El diputado argentino Eduardo Santín ya había denunciado la presencia de barrabravas de Tigre en los incidentes producidos durante una de sus convenciones celebradas en diciembre, aludiendo que el líder de la barra de Tigre fue uno de los principales partícipes de las palizas que dieron a varios de los jóvenes allí congregados.

La amistad interesada entre políticos y barras bravas no es ninguna novedad. Que esta vez es la mágica y añeja Libertadores la que sale malparada, tampoco. Que las muertes más absurdas son las que rodean a un campo de fútbol, menos.

DE FÚTBOL Y SUEÑOS

Corría junio de 1978. Videla sembraba el miedo, teñía el cielo albiceleste de rojo sangre, arruinaba a las empresas, hacía llorar a señoras con pañuelos y culminaba con un desastre económico del que no se ha vuelto a reponer el pueblo argentino.
Pero entre esos sindicalistas asesinados, profesores detenidos, estudiantes con libros quemados y ojos hinchados, artistas exiliados, voces calladas y melenas cortadas, rodaba un balón… En cada vereda siempre un niño con zapatillas rotas golpeaba la pelota. Colgarla en un árbol le podía resultar casi tan trágico como una paliza a su papá. Alguien se la rescataba, recuperaba la sonrisa y seguía jugando hasta que la abuela le avisaba de que ya estaba lista su milanesa con papas. Mientras cenaba, veía a la Argentina jugar el Mundial del que, cómo no, era anfitriona. Ni la visita sorpresa de unos coches verdes en casa interrumpían los goles de Kempes. El nene lloraba de emoción después de ganar la final a los holandeses, como todos los argentinos. Lo que no sabía era que muchos derramaban lágrimas de dolor. Pero no importaba, en aquél momento todos festejaban lo mismo, podían gritar después de mucho silencio y salir a la calle sin temor a no volver a casa.
Durante 25 días todos los argentinos se olvidaron de la dictadura para alentar a la selección. Videla lo consiguió.
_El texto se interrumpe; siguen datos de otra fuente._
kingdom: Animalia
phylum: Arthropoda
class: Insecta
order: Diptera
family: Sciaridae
Hace apenas dos años, nosotros también ganábamos a los holandeses y 47 millones de gargantas se rasgaban con el gol de Iniesta. Mismo unísono, mismo júbilo. Y este domingo ‘La Roja’ arranca la Eurocopa precisamente contra Italia, quien consiguió cambiar el destino de España y creerse que podía pasar a cuartos. Después nos acostumbramos a pasar a semifinales, e incluso a ganar finales. Encima jugando bonito, con un equipo formado por unos futbolistas que despiertan las pasiones de jóvenes y no tan jóvenes. Casillas es nada más y nada menos, que el guardián de los sueños españoles, mientras que el debate Torres- Negredo- Llorente empaña las noticias de rescates bancarios. Durante este mes la adaptación de Jordi Alba y de Juanfran llenará tantos titulares como la de Linde al Banco de España. El buen rollo entre Piqué y Sergio Ramos representará el abrazo de catalanes y andaluces, y el estado de forma de Xavi sembrará más dudas que el 20% de paro. La lesión de David Villa duele como Bankia. Otros preferirán hacer como Sergio Busquets: no saber y no querer saber qué es la prima de riesgo. 489 suena más a goles conseguidos.
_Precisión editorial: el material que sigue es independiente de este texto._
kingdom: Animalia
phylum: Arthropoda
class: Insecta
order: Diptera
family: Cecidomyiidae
Esta vez de lo que se trata es de jugar a ser la mejor selección de la historia. Así que cuando lo único que triunfa en un país es el fútbol, no hay duda de que de aquí a principios de julio no habrá despidos, ni recortes, ni embargos, ni desahucios, ni indignados. Es el mes del ensueño, del que tocará despertar, pero para eso aún queda mucho. Ahora levantar esa Eurocopa es sinónimo de la evasión más absoluta. Y la más dulce.